■ Do this:
Rewrite the records from the start up to and including the line with "region: Baden-Wuerttemberg", changing every "sub-region" to "district" and leaving all else as it stands.
--- Begin Exercise inputs ---
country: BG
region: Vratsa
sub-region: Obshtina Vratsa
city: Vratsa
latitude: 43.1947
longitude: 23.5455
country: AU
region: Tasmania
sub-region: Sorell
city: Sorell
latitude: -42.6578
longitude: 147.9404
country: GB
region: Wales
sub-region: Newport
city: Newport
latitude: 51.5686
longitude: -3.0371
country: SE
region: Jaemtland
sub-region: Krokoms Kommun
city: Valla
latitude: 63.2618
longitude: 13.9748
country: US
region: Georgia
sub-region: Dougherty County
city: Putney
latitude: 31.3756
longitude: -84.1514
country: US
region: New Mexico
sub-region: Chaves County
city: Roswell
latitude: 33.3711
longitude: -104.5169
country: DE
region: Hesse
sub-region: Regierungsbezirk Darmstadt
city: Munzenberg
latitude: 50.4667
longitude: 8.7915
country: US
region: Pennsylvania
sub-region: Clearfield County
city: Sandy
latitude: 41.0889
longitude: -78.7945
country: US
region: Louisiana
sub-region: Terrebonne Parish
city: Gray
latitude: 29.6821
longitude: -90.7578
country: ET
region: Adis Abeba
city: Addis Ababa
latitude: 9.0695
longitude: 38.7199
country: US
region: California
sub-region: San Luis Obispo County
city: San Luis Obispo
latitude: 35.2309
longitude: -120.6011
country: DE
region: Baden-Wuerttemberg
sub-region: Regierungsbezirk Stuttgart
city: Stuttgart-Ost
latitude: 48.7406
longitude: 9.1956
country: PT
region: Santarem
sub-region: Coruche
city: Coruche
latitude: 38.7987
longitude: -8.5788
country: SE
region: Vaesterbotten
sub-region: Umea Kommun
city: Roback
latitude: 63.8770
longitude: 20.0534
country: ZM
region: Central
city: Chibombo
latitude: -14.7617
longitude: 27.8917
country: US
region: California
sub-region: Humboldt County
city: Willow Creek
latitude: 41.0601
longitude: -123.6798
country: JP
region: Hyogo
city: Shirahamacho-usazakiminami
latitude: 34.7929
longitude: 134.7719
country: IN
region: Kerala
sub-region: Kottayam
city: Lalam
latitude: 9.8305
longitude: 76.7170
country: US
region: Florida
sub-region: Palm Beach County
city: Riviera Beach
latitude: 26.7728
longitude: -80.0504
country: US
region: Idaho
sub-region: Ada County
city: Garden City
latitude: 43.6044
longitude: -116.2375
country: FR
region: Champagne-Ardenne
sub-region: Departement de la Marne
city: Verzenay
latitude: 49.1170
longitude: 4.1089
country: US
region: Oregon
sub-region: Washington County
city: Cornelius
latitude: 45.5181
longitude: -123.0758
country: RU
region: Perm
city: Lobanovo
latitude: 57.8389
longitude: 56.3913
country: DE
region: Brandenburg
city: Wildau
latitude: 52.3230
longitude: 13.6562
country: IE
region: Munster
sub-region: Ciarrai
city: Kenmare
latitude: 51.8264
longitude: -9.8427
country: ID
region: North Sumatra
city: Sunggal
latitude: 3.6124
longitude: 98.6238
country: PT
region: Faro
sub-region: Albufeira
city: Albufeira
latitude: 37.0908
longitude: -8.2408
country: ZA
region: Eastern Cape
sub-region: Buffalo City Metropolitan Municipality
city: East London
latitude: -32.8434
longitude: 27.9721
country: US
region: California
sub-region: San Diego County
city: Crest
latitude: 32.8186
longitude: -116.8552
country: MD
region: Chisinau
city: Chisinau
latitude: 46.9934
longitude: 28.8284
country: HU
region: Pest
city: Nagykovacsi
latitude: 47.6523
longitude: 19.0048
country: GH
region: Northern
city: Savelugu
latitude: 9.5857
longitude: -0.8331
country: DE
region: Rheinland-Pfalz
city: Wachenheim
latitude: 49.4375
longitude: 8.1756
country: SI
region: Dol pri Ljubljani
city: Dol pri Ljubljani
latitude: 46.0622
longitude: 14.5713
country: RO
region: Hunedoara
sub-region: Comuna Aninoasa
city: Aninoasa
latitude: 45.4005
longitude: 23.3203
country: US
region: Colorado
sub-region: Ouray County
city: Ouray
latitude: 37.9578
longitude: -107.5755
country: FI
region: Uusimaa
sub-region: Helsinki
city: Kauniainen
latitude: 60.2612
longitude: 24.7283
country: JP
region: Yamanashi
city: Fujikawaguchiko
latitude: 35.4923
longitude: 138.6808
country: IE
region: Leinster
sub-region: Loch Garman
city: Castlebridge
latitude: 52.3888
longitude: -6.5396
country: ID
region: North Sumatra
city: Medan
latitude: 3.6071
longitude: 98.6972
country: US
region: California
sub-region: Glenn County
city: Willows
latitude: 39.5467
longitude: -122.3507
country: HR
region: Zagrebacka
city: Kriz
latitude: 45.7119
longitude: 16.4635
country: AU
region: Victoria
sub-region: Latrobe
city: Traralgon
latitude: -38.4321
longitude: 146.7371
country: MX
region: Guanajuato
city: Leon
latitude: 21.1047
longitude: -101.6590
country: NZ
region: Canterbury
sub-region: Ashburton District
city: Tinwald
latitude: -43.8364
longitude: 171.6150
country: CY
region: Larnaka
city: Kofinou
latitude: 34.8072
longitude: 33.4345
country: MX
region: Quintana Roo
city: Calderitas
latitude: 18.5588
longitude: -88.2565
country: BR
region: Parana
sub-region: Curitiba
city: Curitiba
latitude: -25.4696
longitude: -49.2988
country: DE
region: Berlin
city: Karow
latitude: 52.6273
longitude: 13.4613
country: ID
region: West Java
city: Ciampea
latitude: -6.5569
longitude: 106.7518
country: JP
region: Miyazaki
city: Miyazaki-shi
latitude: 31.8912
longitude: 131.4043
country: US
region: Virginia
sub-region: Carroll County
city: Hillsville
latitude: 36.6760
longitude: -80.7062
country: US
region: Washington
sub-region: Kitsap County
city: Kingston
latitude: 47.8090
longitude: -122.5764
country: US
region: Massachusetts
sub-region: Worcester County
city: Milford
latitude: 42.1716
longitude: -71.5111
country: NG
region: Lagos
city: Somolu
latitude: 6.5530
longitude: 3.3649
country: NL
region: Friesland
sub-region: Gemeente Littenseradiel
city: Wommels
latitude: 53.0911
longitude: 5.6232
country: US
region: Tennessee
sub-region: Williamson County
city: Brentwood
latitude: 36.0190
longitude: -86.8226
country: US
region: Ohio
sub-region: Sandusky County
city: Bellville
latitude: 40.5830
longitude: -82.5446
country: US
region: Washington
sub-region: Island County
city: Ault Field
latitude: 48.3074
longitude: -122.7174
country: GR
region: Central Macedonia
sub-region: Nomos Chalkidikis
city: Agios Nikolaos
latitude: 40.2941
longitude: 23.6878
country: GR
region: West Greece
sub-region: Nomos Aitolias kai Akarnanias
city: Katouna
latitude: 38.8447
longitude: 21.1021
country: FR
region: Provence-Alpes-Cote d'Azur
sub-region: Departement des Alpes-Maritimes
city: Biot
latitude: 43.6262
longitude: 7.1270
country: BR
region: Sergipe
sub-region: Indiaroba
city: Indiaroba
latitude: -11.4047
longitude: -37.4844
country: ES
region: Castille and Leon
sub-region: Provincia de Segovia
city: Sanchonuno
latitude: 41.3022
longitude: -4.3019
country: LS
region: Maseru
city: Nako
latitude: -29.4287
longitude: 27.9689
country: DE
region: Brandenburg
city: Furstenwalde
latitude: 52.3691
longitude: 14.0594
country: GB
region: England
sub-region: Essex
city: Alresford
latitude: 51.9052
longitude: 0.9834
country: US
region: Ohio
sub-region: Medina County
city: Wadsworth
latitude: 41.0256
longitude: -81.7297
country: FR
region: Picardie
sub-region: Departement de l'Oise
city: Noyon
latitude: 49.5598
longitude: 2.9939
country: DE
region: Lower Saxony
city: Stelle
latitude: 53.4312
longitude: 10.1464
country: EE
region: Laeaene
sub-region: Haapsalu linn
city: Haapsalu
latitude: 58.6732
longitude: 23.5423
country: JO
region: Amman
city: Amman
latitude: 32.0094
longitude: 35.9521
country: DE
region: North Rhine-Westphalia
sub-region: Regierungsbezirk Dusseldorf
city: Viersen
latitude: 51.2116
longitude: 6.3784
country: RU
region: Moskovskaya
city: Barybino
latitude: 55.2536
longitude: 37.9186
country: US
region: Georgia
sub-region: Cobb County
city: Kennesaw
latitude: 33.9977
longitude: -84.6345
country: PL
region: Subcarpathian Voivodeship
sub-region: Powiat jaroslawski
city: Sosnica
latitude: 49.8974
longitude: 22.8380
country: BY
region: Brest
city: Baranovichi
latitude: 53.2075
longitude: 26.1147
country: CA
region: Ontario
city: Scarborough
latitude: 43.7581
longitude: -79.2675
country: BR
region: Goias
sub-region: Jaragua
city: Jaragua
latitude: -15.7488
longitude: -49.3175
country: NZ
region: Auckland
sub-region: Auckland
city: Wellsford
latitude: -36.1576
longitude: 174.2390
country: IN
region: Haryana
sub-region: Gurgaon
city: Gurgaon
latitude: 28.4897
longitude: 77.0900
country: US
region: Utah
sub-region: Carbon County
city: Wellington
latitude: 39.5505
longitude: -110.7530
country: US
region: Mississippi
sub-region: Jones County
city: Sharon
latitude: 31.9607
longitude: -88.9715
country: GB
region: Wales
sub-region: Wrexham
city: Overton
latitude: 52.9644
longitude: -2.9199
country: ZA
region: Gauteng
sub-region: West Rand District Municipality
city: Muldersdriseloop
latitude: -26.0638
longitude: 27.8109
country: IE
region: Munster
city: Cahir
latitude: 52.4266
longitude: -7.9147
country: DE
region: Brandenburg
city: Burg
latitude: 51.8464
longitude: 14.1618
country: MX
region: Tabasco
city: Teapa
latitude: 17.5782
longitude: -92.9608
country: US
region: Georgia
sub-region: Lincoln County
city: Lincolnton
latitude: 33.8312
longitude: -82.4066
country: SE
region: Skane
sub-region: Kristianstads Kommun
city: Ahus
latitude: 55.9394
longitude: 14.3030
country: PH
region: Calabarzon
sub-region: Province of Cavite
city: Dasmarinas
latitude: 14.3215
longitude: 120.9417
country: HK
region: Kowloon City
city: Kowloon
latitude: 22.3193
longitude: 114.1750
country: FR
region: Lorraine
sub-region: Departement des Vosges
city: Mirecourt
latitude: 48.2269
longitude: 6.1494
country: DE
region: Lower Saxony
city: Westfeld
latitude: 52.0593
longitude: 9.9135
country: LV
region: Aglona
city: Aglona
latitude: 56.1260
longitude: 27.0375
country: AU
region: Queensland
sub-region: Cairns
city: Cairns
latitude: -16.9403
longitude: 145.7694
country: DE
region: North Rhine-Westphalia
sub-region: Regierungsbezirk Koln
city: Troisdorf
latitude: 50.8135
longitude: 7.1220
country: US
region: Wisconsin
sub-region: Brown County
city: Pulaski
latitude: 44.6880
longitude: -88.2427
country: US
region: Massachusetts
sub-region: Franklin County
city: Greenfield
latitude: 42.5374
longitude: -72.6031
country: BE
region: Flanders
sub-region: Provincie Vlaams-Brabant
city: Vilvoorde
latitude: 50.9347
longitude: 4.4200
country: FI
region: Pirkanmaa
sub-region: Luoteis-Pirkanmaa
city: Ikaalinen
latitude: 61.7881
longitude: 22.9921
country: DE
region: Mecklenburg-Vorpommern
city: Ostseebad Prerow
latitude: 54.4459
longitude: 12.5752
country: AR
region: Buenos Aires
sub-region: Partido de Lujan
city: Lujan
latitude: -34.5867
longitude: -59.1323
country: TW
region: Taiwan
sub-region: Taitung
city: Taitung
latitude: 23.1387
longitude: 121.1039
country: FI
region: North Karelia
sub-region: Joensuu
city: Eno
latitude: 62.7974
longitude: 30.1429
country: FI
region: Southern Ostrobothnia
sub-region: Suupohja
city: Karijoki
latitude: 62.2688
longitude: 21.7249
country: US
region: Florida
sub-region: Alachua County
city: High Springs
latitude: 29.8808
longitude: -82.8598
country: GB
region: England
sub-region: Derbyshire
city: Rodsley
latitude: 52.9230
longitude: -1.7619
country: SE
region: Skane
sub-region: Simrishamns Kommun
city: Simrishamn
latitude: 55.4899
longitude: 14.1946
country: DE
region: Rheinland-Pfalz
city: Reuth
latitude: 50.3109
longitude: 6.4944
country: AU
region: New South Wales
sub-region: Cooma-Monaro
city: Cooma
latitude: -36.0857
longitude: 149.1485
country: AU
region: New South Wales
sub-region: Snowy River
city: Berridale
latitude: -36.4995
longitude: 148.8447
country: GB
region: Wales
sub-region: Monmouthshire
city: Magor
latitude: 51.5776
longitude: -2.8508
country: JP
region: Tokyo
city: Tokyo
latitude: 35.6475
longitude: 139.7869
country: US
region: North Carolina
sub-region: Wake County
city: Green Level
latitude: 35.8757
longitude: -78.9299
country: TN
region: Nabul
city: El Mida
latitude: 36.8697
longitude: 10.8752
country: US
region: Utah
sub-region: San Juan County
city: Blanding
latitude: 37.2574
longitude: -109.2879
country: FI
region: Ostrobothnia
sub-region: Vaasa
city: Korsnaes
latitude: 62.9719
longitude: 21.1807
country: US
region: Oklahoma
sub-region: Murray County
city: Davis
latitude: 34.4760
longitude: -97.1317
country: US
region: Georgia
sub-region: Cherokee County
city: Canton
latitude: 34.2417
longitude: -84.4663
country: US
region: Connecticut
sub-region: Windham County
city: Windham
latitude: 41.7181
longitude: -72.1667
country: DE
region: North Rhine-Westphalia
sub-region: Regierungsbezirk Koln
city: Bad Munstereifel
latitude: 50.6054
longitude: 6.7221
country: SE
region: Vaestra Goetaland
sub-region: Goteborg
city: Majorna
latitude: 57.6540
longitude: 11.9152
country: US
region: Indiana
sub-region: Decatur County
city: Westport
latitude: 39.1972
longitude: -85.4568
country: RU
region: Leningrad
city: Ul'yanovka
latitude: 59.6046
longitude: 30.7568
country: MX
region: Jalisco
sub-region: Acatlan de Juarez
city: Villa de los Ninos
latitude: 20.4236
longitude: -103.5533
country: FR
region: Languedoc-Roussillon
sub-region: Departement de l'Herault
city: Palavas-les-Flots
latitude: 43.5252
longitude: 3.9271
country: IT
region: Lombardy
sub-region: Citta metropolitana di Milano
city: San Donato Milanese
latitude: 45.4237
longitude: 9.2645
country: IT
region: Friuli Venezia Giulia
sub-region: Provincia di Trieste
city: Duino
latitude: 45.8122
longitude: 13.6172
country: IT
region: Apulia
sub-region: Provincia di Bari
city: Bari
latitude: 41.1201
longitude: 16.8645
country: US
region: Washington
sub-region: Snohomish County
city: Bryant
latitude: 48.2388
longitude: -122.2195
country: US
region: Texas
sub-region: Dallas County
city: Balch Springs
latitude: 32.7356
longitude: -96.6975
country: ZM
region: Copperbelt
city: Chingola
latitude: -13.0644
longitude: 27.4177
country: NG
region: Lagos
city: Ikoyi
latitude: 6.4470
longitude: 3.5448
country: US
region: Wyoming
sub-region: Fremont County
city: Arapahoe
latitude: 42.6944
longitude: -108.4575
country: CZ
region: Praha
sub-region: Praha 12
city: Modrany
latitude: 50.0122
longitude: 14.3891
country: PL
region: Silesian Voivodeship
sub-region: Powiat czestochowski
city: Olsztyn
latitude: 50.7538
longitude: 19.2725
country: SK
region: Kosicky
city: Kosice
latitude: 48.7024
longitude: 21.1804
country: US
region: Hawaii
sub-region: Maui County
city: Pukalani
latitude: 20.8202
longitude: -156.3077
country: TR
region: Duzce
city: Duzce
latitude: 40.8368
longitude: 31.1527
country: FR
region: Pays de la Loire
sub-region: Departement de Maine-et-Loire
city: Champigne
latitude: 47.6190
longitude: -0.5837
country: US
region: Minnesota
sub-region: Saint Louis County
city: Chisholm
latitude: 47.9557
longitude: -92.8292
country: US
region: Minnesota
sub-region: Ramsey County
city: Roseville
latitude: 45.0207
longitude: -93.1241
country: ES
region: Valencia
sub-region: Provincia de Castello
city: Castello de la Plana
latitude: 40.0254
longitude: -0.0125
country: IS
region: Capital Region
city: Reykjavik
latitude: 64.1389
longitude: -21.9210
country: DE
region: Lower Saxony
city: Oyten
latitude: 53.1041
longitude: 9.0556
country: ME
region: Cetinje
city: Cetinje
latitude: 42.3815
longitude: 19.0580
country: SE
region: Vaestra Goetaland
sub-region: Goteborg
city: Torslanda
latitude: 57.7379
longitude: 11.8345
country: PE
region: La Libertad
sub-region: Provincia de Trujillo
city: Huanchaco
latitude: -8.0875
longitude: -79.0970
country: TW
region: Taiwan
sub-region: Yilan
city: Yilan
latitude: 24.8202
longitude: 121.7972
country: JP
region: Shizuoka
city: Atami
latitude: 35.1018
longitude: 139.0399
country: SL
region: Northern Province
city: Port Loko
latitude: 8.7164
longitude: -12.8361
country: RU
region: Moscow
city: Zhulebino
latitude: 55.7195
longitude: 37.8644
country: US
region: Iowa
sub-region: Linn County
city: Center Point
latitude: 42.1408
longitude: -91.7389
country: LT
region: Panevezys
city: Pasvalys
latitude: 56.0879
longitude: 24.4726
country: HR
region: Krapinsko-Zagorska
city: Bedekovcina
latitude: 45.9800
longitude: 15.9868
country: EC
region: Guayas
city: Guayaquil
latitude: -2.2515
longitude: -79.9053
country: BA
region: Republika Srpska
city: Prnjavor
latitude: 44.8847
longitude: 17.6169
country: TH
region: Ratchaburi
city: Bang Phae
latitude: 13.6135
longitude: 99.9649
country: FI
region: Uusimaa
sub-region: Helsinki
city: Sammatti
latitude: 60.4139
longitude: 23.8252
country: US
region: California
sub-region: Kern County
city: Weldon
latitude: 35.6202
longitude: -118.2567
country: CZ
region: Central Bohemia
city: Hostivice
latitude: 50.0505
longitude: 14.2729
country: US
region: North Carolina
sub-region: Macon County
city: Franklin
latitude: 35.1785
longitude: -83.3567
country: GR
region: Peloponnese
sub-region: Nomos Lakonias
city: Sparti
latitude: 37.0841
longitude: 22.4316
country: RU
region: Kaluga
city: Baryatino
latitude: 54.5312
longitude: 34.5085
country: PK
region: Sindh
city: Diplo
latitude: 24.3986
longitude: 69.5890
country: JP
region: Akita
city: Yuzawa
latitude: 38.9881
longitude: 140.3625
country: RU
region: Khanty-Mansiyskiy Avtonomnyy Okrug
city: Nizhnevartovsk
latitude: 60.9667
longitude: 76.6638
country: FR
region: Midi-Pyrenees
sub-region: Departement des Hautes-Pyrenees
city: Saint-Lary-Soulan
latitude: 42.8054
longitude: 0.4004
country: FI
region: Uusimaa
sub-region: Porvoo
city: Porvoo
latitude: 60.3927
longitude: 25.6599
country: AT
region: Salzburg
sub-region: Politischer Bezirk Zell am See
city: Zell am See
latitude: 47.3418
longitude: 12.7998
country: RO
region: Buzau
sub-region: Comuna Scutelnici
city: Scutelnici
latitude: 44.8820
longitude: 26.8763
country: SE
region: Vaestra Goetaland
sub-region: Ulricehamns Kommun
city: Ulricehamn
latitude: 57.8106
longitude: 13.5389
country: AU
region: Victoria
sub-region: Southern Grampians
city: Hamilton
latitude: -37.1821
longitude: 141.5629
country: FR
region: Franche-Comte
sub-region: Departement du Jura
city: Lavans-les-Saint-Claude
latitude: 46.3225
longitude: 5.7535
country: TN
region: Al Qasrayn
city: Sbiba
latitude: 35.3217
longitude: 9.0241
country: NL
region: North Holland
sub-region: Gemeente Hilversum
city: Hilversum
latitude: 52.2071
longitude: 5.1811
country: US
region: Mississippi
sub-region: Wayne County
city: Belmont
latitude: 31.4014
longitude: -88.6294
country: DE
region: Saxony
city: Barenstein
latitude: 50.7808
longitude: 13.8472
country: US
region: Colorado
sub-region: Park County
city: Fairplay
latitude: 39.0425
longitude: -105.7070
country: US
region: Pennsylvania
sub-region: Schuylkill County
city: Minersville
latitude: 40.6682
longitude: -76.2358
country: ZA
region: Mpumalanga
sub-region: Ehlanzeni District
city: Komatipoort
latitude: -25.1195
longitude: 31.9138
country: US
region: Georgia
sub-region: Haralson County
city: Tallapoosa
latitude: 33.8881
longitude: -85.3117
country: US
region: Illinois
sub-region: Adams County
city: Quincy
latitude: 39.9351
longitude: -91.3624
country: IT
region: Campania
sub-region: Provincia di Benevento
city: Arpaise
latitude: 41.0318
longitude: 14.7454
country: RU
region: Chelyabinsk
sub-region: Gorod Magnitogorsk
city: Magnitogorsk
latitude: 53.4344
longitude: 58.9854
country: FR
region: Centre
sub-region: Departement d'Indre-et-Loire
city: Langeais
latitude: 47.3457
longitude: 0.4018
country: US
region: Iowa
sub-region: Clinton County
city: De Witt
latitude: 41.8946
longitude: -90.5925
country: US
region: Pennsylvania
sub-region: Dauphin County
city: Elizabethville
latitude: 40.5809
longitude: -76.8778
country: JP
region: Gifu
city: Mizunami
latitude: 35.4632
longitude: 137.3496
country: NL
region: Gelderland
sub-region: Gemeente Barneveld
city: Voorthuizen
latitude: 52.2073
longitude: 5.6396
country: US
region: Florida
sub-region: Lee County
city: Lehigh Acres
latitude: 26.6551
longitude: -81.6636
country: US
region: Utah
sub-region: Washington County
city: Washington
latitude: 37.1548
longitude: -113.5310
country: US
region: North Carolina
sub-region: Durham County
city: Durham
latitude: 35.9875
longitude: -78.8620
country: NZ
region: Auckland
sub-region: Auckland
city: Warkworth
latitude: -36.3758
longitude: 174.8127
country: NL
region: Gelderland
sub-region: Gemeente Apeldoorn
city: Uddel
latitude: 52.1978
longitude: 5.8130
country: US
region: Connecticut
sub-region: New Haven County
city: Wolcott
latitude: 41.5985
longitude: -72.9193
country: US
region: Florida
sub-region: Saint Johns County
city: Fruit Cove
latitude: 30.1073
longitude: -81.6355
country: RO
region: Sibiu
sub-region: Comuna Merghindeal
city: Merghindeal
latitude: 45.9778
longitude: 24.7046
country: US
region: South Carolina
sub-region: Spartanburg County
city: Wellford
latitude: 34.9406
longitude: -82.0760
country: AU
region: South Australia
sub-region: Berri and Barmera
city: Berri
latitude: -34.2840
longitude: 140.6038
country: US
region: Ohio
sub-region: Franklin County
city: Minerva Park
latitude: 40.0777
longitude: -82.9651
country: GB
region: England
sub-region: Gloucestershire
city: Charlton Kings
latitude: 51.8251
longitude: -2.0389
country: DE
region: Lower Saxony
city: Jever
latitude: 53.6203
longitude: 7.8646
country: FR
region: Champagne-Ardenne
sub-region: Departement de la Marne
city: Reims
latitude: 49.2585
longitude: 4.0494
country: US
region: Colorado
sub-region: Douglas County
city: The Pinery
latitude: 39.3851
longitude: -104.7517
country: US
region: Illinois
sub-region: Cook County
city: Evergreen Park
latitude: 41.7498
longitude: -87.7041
--- End Exercise inputs ---
■ Full solution:
country: BG
region: Vratsa
district: Obshtina Vratsa
city: Vratsa
latitude: 43.1947
longitude: 23.5455
country: AU
region: Tasmania
district: Sorell
city: Sorell
latitude: -42.6578
longitude: 147.9404
country: GB
region: Wales
district: Newport
city: Newport
latitude: 51.5686
longitude: -3.0371
country: SE
region: Jaemtland
district: Krokoms Kommun
city: Valla
latitude: 63.2618
longitude: 13.9748
country: US
region: Georgia
district: Dougherty County
city: Putney
latitude: 31.3756
longitude: -84.1514
country: US
region: New Mexico
district: Chaves County
city: Roswell
latitude: 33.3711
longitude: -104.5169
country: DE
region: Hesse
district: Regierungsbezirk Darmstadt
city: Munzenberg
latitude: 50.4667
longitude: 8.7915
country: US
region: Pennsylvania
district: Clearfield County
city: Sandy
latitude: 41.0889
longitude: -78.7945
country: US
region: Louisiana
district: Terrebonne Parish
city: Gray
latitude: 29.6821
longitude: -90.7578
country: ET
region: Adis Abeba
city: Addis Ababa
latitude: 9.0695
longitude: 38.7199
country: US
region: California
district: San Luis Obispo County
city: San Luis Obispo
latitude: 35.2309
longitude: -120.6011
country: DE
region: Baden-Wuerttemberg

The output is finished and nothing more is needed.